As lagostas-americanas não se destacam apenas por cores ocasionais em alguns indivíduos; também surpreendem pela longevidade invulgar. Há estudos que apontam que estes crustáceos podem aproximar-se dos 100 anos em condições ideais.

Uma das explicações propostas envolve uma enzima chamada telomerase. Enquanto nos seres humanos e em muitos outros animais a atividade desta enzima tende a diminuir com o tempo, contribuindo para limitar a vida das células, nas lagostas ela mantém-se ativa durante mais tempo.

Espécie Expectativa de vida aproximada Fator marcante
Lagosta americana Até 100 anos Alta atividade de telomerase
Caranguejo comum 3 a 10 anos Crescimento rápido, ciclo curto
Ser humano 70 a 80 anos Envelhecimento celular progressivo

Isto não quer dizer que todas as lagostas atinjam idades tão avançadas. A pesca, as doenças, os predadores e as alterações ambientais reduzem muito esse potencial. Ainda assim, a biologia da espécie continua a intrigar cientistas que investigam envelhecimento e mecanismos de reparação celular.

O que essa história revela sobre genética e conservação

Episódios como o de Neptune dão um lado espetacular a um tema altamente técnico: a genética de populações marinhas.

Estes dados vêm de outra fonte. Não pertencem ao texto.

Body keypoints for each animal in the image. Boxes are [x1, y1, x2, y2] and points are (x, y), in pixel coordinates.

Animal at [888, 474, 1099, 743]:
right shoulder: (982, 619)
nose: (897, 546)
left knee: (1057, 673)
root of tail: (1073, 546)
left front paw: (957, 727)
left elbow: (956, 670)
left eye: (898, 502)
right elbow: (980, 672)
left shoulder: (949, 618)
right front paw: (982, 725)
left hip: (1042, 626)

Uma mutação raríssima capta a atenção do público e cria espaço para falar de biodiversidade, pesca sustentável e alterações climáticas.

Do ponto de vista biológico, cada indivíduo que foge ao padrão ajuda a identificar quais os genes que podem sofrer mutações, de que forma essas mudanças influenciam a aparência e se têm algum impacto na saúde ou na capacidade de sobrevivência da espécie.

Para centros de investigação e aquários, um animal como Neptune torna-se também uma ferramenta relevante de educação ambiental. Crianças e adultos aproximam-se movidos pela curiosidade, mas acabam por ouvir explicações sobre cadeias alimentares, poluição e impacto humano no oceano.

Curiosidades, riscos e oportunidades para o futuro

Ver uma lagosta azul elétrica costuma levantar várias questões práticas. Uma das mais frequentes é: será possível “produzir” lagostas coloridas em cativeiro, selecionando mutações da mesma forma que se selecionam raças de cães?

Em teoria, escolher indivíduos com mutações desejadas poderia, ao longo do tempo, aumentar a frequência de lagostas coloridas em ambiente controlado. Na prática, porém, isso envolve riscos: diminuir a diversidade genética, fragilizar o stock reprodutor e privilegiar a aparência em detrimento da resistência a doenças e a mudanças ambientais.

Há ainda o tema do interesse comercial. Um animal extremamente raro pode atingir valores muito elevados no mercado negro ou em leilões informais, o que aumenta a pressão sobre populações já exploradas pela pesca. Por isso, quando um caso ganha visibilidade científica e é acolhido por um centro público - como aconteceu com Neptune - a trajetória tende a ser a investigação e a educação, e não o prato.

Para quem se interessa por biologia marinha, acontecimentos deste tipo ajudam também a clarificar termos técnicos comuns. “Mutação genética”, por exemplo, não significa automaticamente algo “mau”: é apenas uma alteração no ADN. Muitas vezes é neutra; nalguns casos dá vantagem; noutros, como na cor azul de Neptune, produz um efeito estético impressionante sem grandes consequências para a saúde do animal.

A própria captura permite ainda uma forma simples de perceber a escala da improbabilidade. Imagine uma frota de centenas de barcos a operar durante anos na mesma zona. Mesmo com milhões de indivíduos a passarem pelas armadilhas, a probabilidade estatística de surgir uma lagosta tão azul como Neptune continua a ser minúscula. Isso ajuda a medir quão improvável foi o encontro entre um pescador de Salem e um crustáceo que transporta, na carapaça, uma história genética de uma em 200 milhões.